Brexit: investment markets

4. Investment markets

Transactional activity in UK commercial real estate has held up better than most predicted prior to the referendum, mirroring the surprise to the upside seen at the macro and occupier levels. Quarterly investment volumes have surpassed £10bn per quarter throughout 2018, according to data from Real Capital Analytics, above the 10-year quarterly average which is used as proxy for market liquidity.

Fourth quarter transaction volumes are expected to show close to £14bn when released, according to preliminary estimates by Cushman & Wakefield, implying around £55bn for the full year 2018.

However, the outlook is again for moderating investment volumes. “There is a feeling that we are coming down off a higher level, there is a feeling that there is now less liquidity and there are fewer bids per transaction. For investors that take a long-term view, there could be exciting opportunities over the next few months for those that are brave and willing to underwrite fundamentals that look beyond the noise of the first three or four months of this year,” said Elisabeth Troni, head of EMEA research and insight at Cushman & Wakefield. “The thing to watch is the depth of pool in bidding activity.”

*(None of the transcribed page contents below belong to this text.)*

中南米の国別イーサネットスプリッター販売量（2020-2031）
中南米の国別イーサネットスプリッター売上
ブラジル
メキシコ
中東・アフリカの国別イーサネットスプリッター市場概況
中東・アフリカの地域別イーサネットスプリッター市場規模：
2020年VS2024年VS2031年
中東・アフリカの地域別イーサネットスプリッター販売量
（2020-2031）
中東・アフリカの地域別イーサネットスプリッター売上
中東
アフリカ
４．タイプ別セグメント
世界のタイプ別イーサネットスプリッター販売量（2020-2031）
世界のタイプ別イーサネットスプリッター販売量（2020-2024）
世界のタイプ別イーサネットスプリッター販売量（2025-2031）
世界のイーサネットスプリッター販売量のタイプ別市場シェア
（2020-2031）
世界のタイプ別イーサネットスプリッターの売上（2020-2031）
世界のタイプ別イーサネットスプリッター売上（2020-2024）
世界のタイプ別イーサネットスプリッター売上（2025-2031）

Under the Article 50 ‘fudge and delay’ scenario, Capital Economics predicts a 3.9% two-year accumulative capital depreciation, virtually identical to the 4% decline assumed if Mrs May’s Brexit plan was enacted. However, the timeline of depreciation is different. Under the delayed scenario, around 3.4% of this accumulative value decline would occur in 2019 instead of a near balanced share under Mrs May’s Brexit plan scenario.

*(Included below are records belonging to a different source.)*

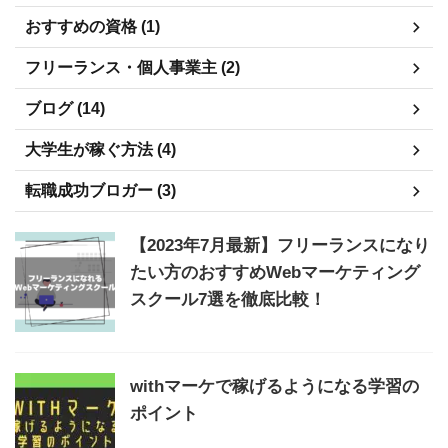
おすすめの資格 (1)
フリーランス・個人事業主 (2)
ブログ (14)
大学生が稼ぐ方法 (4)
転職成功ブロガー (3)
【2023年7月最新】フリーランスになり
たい方のおすすめWebマーケティング
スクール7選を徹底比較！
withマーケで稼げるようになる学習の
ポイント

Andrew Burrell, chief property economist at Capital Economics wrote: “This is because uncertainty caused by the delay will bring more of the yield decompression into 2019, despite slightly lower interest rates in this scenario. In addition, rental prospects are more subdued because of weaker growth in the near term. We think this will be reflected in investment trends too.”

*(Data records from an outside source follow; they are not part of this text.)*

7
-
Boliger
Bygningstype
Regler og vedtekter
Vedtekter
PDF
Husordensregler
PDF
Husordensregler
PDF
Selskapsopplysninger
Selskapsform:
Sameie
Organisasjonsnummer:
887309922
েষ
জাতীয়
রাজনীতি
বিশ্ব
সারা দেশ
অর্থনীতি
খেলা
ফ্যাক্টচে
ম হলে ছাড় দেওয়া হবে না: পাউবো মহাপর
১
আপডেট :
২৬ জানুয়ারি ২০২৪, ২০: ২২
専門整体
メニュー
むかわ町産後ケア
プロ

Under a worst-case no deal scenario, Capital Economics predicts a 9% cumulative fall in capital values, with much of the pain being felt in 2019.

“The most important point that even the disorderly no deal impact is a correction, not a crash, still stands. In the central scenario, the adjustment remains relatively mild, albeit more of the pain is now felt in the short term,” added Burrell.

IPF’s Consensus Forecast suggests 2019 will be an inflexion year for UK commercial property markets, with all-property total return shrinking by more than half to 3.0%, depressed by UK all-property capital depreciation of -1.7%. While there are concerns around Brexit in the near-term, this forecast correction is shallow and expected to be relatively brief with investors refocusing on fundamentals to help look beyond the noise and support strategies.

“Most investors are focused on the stress in retail, offices to a lesser extent and still feel very optimistic about the industrial sector,” explained Troni.